There's a legal construct called the First Sale Doctrine (IANAL) that basically says "You bought an object, you can do whatever the heck you want with it." For physical things, that means you really can just buy it and rent it out without paying anybody anything extra. Most rental companies buy at a discount in bulk, but there's nothing stopping them from just picking up a lot of copies at retail and still renting them; I believe Netflix did, or said they would, during a distribution brouhaha. There's no licensing involved.

This is, of course, what the media giants would like to change when everything goes digital, so they always get a cut from everything that ever happens with their IP. But right now, no, they don't get any extra cut, because you don't need a license to rent a physical object.
posted by Tomorrowful at 7:14 AM on August 12


There's a legal construct called the First Sale Doctrine (IANAL) that basically says "You bought an object, you can do whatever the heck you want with it." For physical things, that means you really can just buy it and rent it out without paying anybody anything extra.

There's also copyright law of 1984 which removes this ability for phono records and computer software.

Which is sad, since renting $600 worth of CDs -- the entire catalog of my favorite J-POP artist -- for $40 back in 1999 was one of my favorite experiences in Tokyo :)
posted by @troy at 7:21 AM on August 12


Back in the VHS days, I remember "for rental" videos being sold at something like $80 a pop. I think those would go on sale a few weeks before regular retail sales. If you really wanted to buy it for the rental price you could, but obviously it was more for Blockbuster and stuff.
posted by kmz at 7:23 AM on August 12


So, The movie studios have not figured out how to get in on the sweet deal of "Licensing" movies like the software industry and Music Industry does? It seems things are moving this way in the digital distribution channels. I guess I always thought they had to buy expensive copies of the movies or pay some sort of licensing fees.
posted by Amby72 at 7:49 AM on August 12


The Weinstein Company tried this with Blockbuster some time ago

Curiously, I'm seeing some of their films expiring from netflix's instant view at the end of the month. Dunno what's up with this.

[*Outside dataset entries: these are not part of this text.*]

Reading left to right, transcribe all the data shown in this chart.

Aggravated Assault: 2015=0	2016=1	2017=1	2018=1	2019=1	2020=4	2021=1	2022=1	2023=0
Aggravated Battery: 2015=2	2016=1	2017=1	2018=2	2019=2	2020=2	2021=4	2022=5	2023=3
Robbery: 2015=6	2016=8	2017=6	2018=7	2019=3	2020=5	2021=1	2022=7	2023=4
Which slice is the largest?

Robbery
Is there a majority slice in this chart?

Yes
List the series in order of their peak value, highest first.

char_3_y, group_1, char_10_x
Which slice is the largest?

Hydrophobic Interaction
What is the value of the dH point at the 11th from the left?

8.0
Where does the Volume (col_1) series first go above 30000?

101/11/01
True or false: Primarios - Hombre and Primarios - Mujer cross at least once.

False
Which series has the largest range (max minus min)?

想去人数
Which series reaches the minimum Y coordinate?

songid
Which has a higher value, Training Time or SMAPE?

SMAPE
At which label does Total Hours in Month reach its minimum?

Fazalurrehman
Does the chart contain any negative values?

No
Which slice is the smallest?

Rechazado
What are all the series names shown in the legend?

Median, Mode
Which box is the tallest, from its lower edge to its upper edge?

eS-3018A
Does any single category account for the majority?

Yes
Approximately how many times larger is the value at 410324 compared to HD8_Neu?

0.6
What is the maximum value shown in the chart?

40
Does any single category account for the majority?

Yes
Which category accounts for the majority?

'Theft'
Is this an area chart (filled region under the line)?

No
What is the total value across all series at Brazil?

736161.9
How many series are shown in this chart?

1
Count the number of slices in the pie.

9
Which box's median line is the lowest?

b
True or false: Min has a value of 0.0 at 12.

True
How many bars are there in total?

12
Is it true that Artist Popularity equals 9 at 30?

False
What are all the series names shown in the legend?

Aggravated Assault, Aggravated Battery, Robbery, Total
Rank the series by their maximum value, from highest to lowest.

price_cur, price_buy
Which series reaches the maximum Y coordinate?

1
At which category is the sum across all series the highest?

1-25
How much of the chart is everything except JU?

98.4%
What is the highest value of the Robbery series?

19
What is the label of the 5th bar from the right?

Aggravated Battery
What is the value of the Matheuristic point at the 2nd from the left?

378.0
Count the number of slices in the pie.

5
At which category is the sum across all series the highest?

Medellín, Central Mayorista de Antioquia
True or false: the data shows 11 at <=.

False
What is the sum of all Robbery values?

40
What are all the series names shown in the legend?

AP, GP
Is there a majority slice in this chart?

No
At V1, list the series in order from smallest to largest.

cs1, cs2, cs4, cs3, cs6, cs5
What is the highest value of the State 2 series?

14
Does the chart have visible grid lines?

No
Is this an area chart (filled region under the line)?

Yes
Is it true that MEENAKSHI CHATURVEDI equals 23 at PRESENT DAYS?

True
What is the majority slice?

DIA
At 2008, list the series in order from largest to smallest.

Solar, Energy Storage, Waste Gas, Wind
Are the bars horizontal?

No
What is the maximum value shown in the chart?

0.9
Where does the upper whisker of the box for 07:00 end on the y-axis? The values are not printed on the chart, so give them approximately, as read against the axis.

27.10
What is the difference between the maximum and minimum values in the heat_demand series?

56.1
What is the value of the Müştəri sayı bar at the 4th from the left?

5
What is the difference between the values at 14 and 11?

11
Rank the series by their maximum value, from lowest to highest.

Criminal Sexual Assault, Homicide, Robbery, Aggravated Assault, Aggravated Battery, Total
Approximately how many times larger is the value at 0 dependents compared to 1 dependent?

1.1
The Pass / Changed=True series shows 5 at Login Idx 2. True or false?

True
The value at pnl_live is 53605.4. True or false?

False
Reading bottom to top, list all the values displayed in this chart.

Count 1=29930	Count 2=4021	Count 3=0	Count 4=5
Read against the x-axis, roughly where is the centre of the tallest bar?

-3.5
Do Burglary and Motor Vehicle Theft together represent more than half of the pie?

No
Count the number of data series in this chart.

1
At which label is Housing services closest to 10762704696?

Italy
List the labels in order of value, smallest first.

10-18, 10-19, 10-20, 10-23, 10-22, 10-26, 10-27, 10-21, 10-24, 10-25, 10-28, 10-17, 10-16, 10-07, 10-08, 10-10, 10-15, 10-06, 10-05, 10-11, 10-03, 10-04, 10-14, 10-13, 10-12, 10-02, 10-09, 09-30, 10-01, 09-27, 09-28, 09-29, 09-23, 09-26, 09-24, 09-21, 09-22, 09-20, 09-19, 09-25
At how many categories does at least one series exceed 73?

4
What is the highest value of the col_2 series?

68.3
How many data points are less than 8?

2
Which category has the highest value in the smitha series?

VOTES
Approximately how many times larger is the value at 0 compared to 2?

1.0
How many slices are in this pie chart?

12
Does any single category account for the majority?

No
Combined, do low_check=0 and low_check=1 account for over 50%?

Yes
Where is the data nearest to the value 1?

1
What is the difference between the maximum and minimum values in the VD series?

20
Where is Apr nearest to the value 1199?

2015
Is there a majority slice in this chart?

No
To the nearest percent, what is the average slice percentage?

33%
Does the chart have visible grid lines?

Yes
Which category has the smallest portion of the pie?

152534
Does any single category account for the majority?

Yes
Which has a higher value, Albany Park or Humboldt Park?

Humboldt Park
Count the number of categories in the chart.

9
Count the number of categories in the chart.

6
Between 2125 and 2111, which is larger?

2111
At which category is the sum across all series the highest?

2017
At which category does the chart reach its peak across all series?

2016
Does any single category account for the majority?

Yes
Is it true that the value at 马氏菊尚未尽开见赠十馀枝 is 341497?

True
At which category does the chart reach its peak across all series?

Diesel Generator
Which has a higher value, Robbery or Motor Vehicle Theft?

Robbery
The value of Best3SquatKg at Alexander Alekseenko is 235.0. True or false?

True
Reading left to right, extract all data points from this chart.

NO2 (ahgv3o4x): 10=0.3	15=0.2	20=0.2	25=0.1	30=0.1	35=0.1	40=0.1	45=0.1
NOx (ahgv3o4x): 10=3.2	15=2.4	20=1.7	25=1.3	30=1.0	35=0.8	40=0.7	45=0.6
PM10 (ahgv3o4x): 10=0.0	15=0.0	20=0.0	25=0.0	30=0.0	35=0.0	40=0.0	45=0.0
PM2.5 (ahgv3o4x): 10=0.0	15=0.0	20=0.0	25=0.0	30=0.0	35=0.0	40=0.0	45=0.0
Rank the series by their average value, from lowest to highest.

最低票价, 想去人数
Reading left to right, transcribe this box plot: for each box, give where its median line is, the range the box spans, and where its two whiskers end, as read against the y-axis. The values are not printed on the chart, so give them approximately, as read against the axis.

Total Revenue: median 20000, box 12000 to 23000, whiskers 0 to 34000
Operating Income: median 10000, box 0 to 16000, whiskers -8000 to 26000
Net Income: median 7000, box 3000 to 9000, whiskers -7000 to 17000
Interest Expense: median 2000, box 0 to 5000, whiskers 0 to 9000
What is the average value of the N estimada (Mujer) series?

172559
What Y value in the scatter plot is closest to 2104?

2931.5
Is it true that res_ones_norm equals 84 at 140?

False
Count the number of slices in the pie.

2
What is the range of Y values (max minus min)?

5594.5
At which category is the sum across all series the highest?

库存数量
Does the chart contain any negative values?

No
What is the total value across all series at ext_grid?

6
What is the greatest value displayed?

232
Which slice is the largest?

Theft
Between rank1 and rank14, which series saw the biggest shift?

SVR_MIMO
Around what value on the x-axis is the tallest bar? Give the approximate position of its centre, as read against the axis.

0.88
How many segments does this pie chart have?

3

I think netflix and others do revenue sharing with the majors to more fully optimize their supply/demand curves (by managing their inventory with non-retail product). Lots of DVDs I get from netflix are non-retail (going by the monochrome disc labelling).
posted by @troy at 9:56 AM on August 12


I have a similar memory to what kmz said. I worked at a BlockBuster in the late 90s. It was standard procedure for us to call people who had a movie a month overdue and inform them that in a week we'd be selling it to them, charging it to the credit card we had on record, unless they returned it. A lot of times we suspected folks thought this was a reasonable exchange and would just keep the movies. Unless it turned out to be a brand new movie (which I guess we got for a premium before they went onsale to the masses at regular prices?) and when a $99 charge for a VHS movie showed up on their credit cards, the "lost" movies quickly got found.